We were to take a tour around the town.
The gangway to the terminal, though steep,
connected high; we had thus to get down.
Where was our tour guide from the ship— asleep?

The escalator beckoned.  We’d been told,
Pat says, there was no lift. I hadn’t heard.
The terminal could, clearly, not be old.
I looked about in vain; absurd, absurd!  

I took the stairs, adjacent; I chose well.
He had more confidence. I heard a scream,
or shout—a noise, I thought, from Breughel’s hell,
that terror which can wake you from a dream.

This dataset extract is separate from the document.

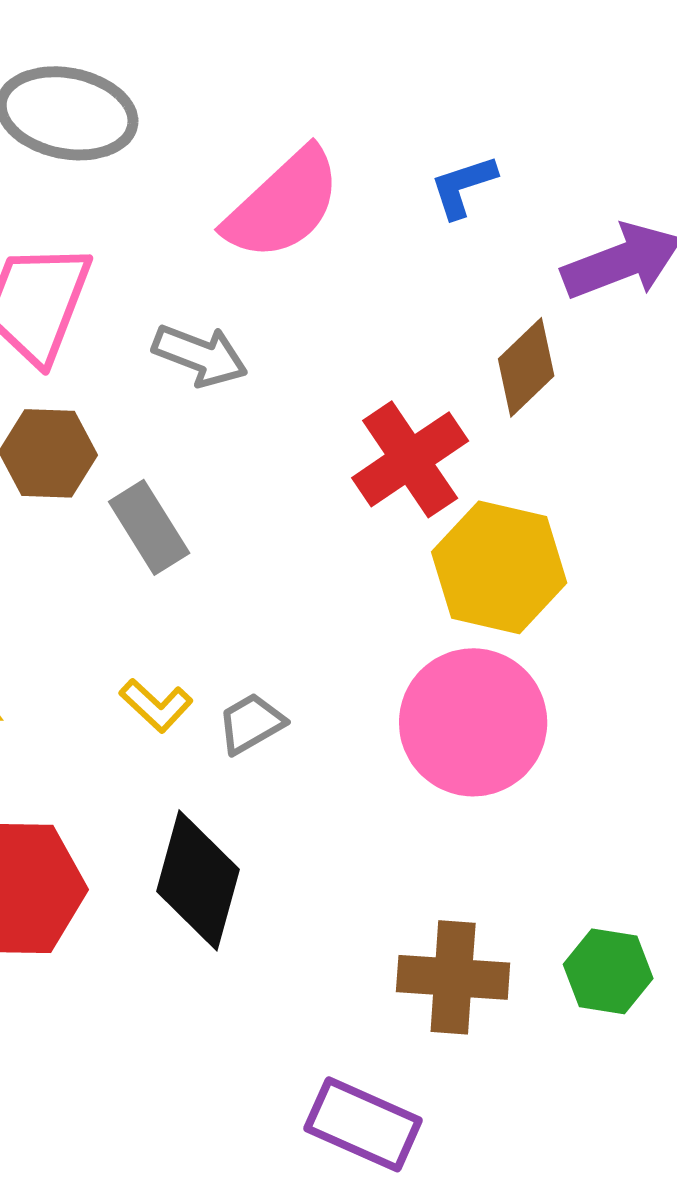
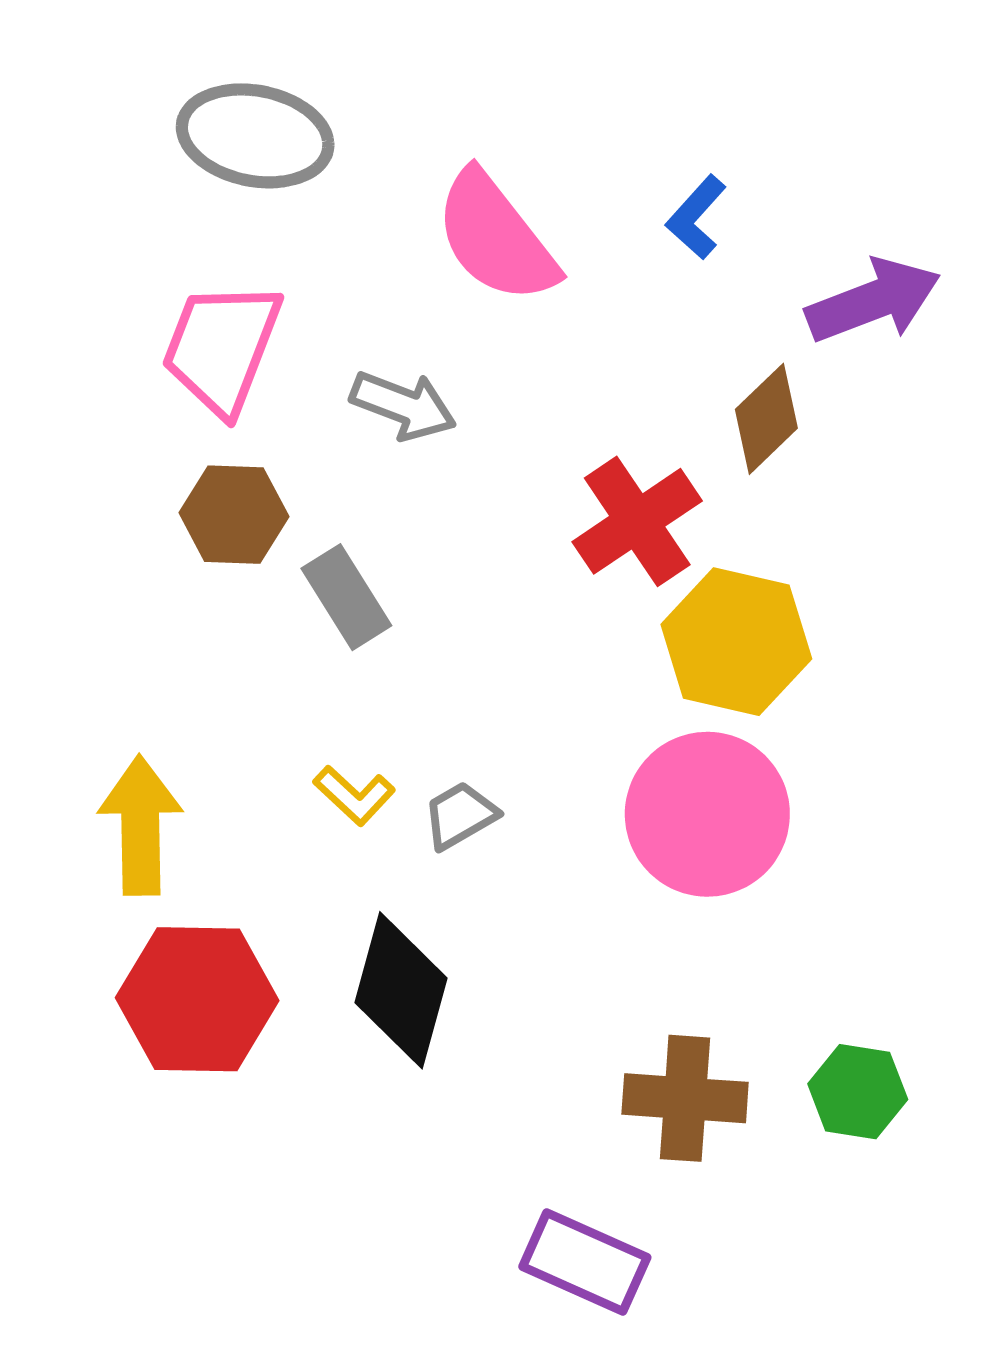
blue L-shape: (463, 186) -> (696, 217), turned -30
pink semicircle: (283, 204) -> (496, 237), turned 95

It was, unfortunately, as I feared:
he’d lost his balance, fallen from the top.
He lay there groaning; then the blood appeared.
The awful mechanism didn’t stop.

The mopping up was done; the doctor came
and wheeled him back. Thank God. We did not lose
much time, nor have a large insurance claim.  
A Spanish hospital is not a cruise.

It still was piteous: eight wounds, deep pain,
infection for three months, a grilled-meat scar.
We saw no more, of course, of southern Spain.
At cocktail time, at least, Pat was a star.

This verse is light; the fall was not. He thought,
while tumbling, “This may well be it.” Events
are strange arrangements where our steps are caught;
and we ourselves but happy accidents.